The fiery City Hall press conference, which featured a long line of Democratic elected officials normally more sympathetic to the liberal mayor, was a repeat of past performances. Critics of the mayor said he was unsympathetic to wounded policemen and firefighters, who receive lower disability retirement benefits if they were hired after July of 2009–the unions leaders and much of the City Council are demanding Mr. de Blasio back a reversal of the 2009 state law, though City Hall contends that would be too costly for New York City taxpayers.
“His bill is a disgrace,” said Stephen Cassidy, the president Uniformed Firefighters Association. “His proposal is completely, wholly unacceptable and doesn’t solve the real issue, which is firefighters and police officers need to know if they’re permanently injured in the line of duty that their familes will be taken care of.”
Patrolmen’s Benevolent Association President Patrick Lynch, a frequent antagonist of the mayor, joined Mr. Cassidy, along with Public Advocate Letitia James, a mayoral ally, and Comptroller Scott Stringer. A majority of the City Council supports passing a “home rule” message that would allow the State Legislature to reverse the cuts to disability benefits made in 2009.

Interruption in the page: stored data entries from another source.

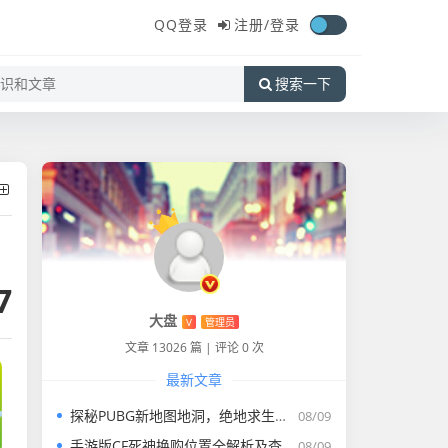
QQ登录
注册/
登录
搜索一下
7
大盘
V
管理员
文章 13026 篇
|
评论 0 次
最新文章
探秘PUBG新地图地洞，绝地求生神秘地下世界位置大揭秘
08/09
手游版CF死神换购位置全解析及查看方法
08/09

Earlier this month, Mr. de Blasio proposed increasing the payout by removing a social security offset and calculating benefits at a higher salary point. According to City Hall, the unions’ proposal would cost $400 million through the 2019 fiscal year and Mr. de Blasio’s plan would only be $47 million over the same period. (Mr. Cassidy and his supporters argue the calculations the city made are faulty because they are based on disability paid out after the September 11 attacks.)
Mr. Stringer, while backing Mr. Cassidy, could not tell reporters this morning how much more it would cost the city, in his estimation, to pay all wounded cops and firefighters benefits equal to 75 percent of their salaries plus any social security benefits. He maintained, rather, that unspecified pension “savings” would allow the city to make these payments and remain on firm fiscal footing.
“The bottom line is that there cannot be two classes of heroes,” Mr. Stringer said.
The union leaders also have an ally in Gov. Andrew Cuomo, who suddenly endorsed the full return of disability payouts to pre-2009 levels. Though Mr. Cuomo has often touted his fiscal restraint and opposed labor unions, he seems to delight equally in tweaking Mr. de Blasio at every turn. It would be New York City, and not the State, that bears the burden of boosted disability benefits.
In his testimony to the City Council today, City Hall’s labor negotiator Robert Linn said pensions for uniformed officers “are currently some of the most expensive in the country.” The City Council is holding a hearing on the disability proposals and will then possibly schedule a vote on a home rule message, which Mr. de Blasio won’t be able to veto. (Council Speaker Melissa Mark-Viverito has yet to take a position on any plan.)
Assemblyman Peter Abbate, a Brooklyn Democrat carrying the bill that would restore disability benefits, warned that the City Council needs to act in the few remaining weeks before the legislative session ends. (Albany, however, is known for its last minute horse-trading.)
“Time is running short,” he said. “The mayor … he’s running out the clock.”
“It’s an outrage what’s going on with this administration, going around the country, saying he’s looking for a $15 minimum wage for workers in the city and will not give more than $27 or $30 to an injured police or firemen for the whole day,” the assemblyman added.